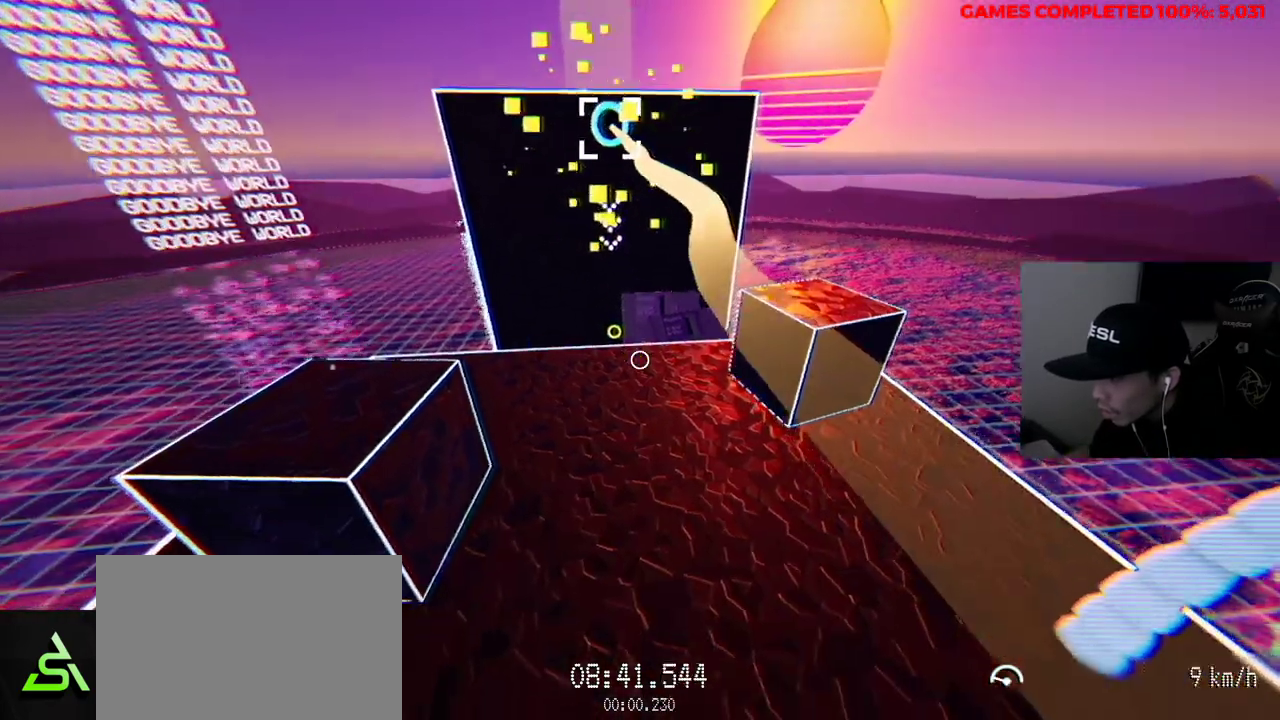
{"keys": ["a", "w"], "mouse": ["left"], "events": [[200, "a", "up"], [333, "a", "down"]]}
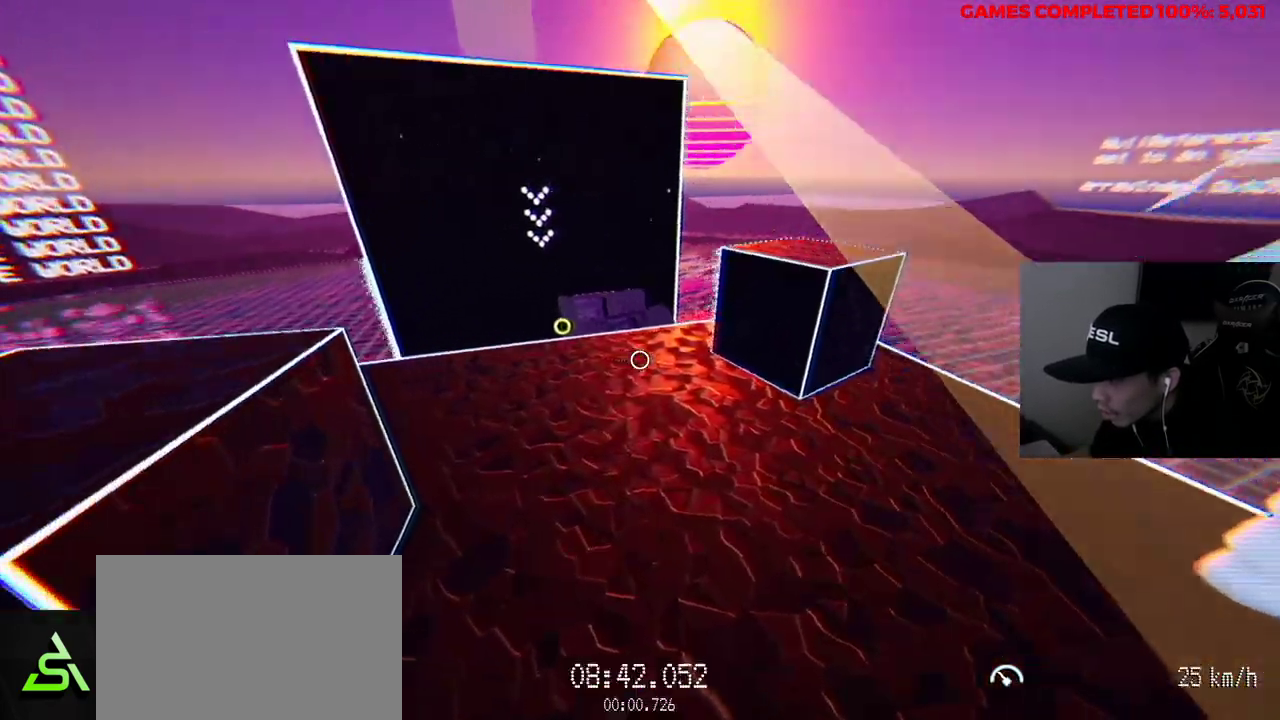
{"keys": ["w"], "mouse": ["left"], "events": [[17, "a", "up"]]}
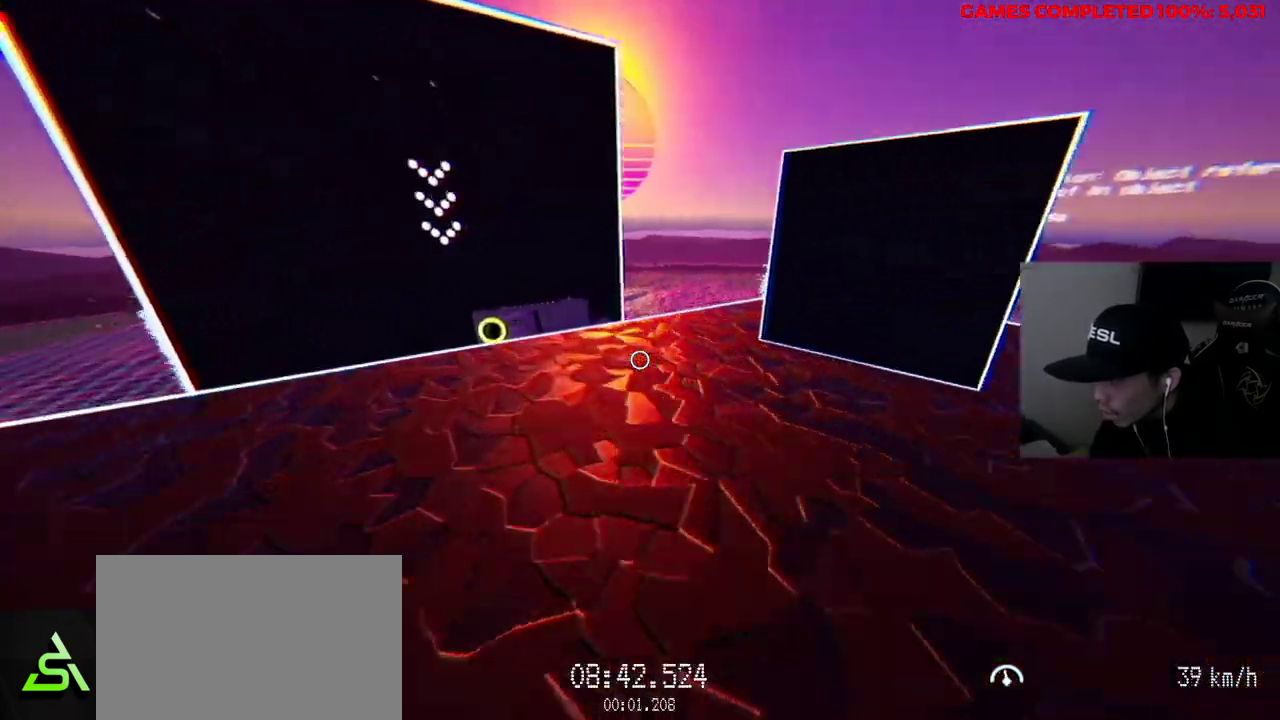
{"keys": [], "mouse": [], "events": [[117, "mouse_left", "up"], [250, "d", "down"], [300, "w", "up"], [433, "d", "up"]]}
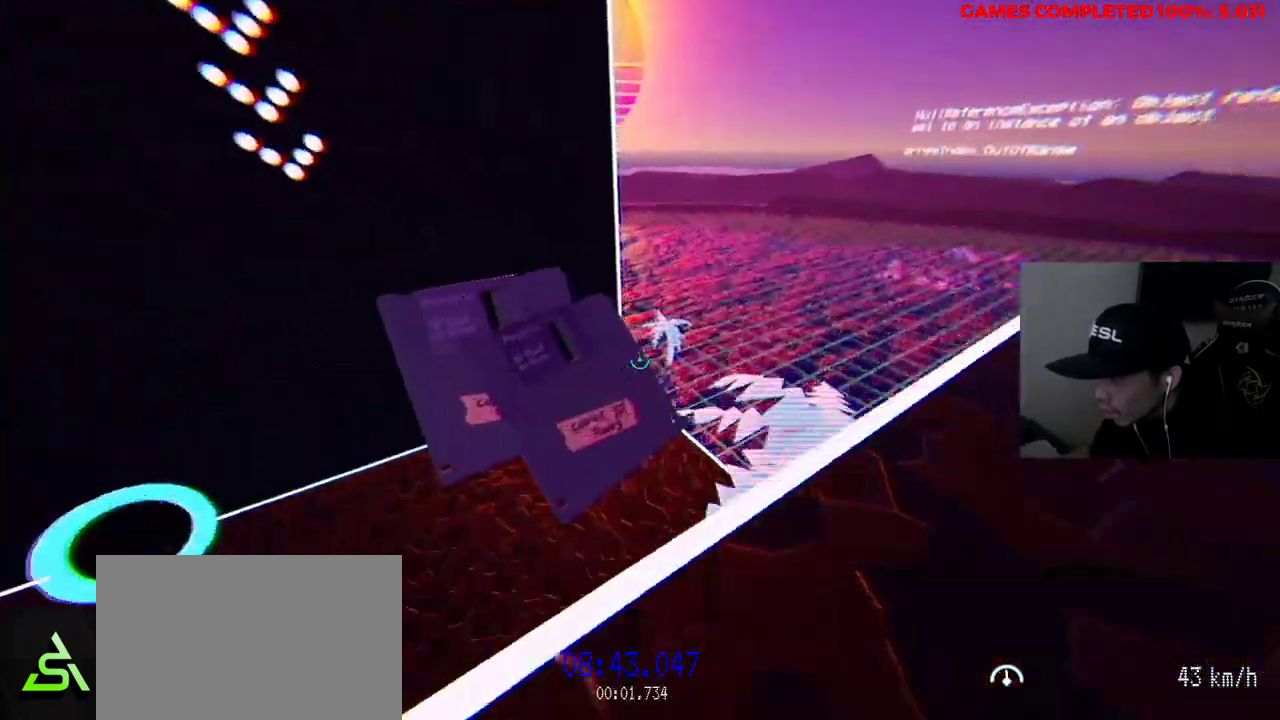
{"keys": ["d", "s"], "mouse": [], "events": [[17, "w", "down"], [167, "w", "up"], [383, "d", "down"], [483, "s", "down"]]}
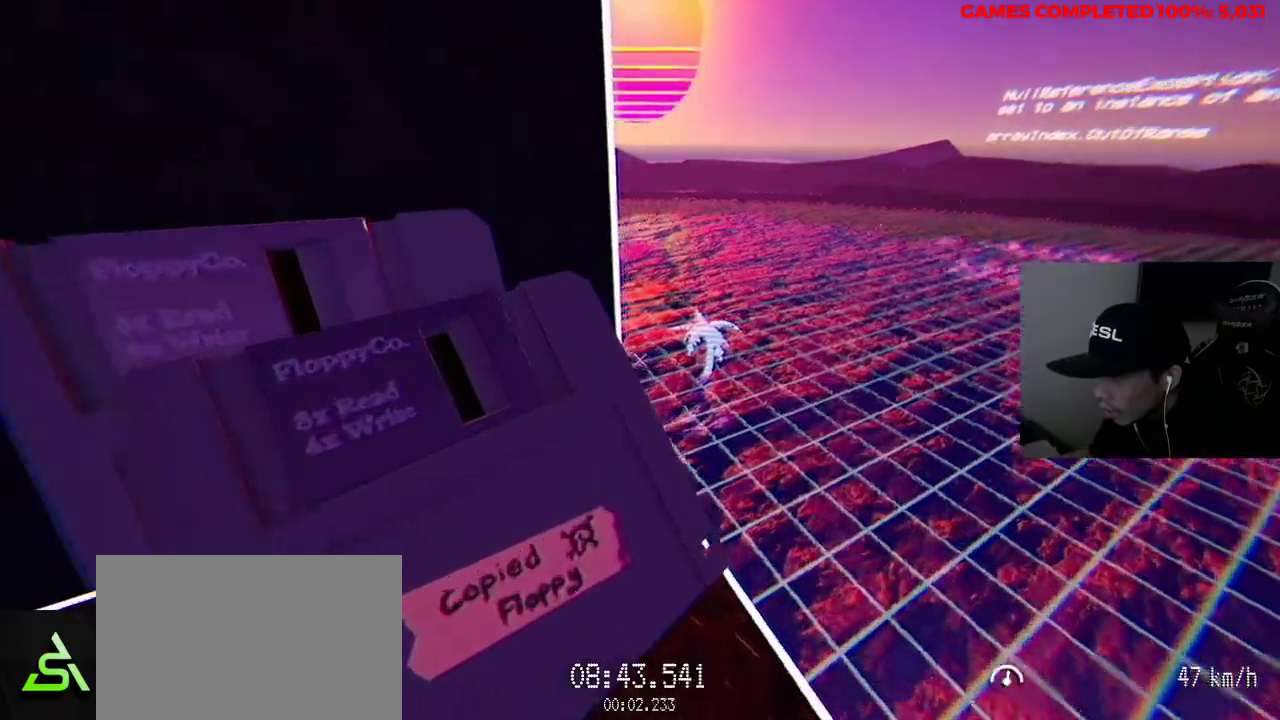
{"keys": ["d", "w"], "mouse": [], "events": [[250, "s", "up"], [400, "w", "down"]]}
::::::::
Instructions to follow:
In the entries above, find each line with the string "down" and copy it.

Solved exercise:
{"keys": ["a", "w"], "mouse": ["left"], "events": [[200, "a", "up"], [333, "a", "down"]]}
{"keys": [], "mouse": [], "events": [[117, "mouse_left", "up"], [250, "d", "down"], [300, "w", "up"], [433, "d", "up"]]}
{"keys": ["d", "s"], "mouse": [], "events": [[17, "w", "down"], [167, "w", "up"], [383, "d", "down"], [483, "s", "down"]]}
{"keys": ["d", "w"], "mouse": [], "events": [[250, "s", "up"], [400, "w", "down"]]}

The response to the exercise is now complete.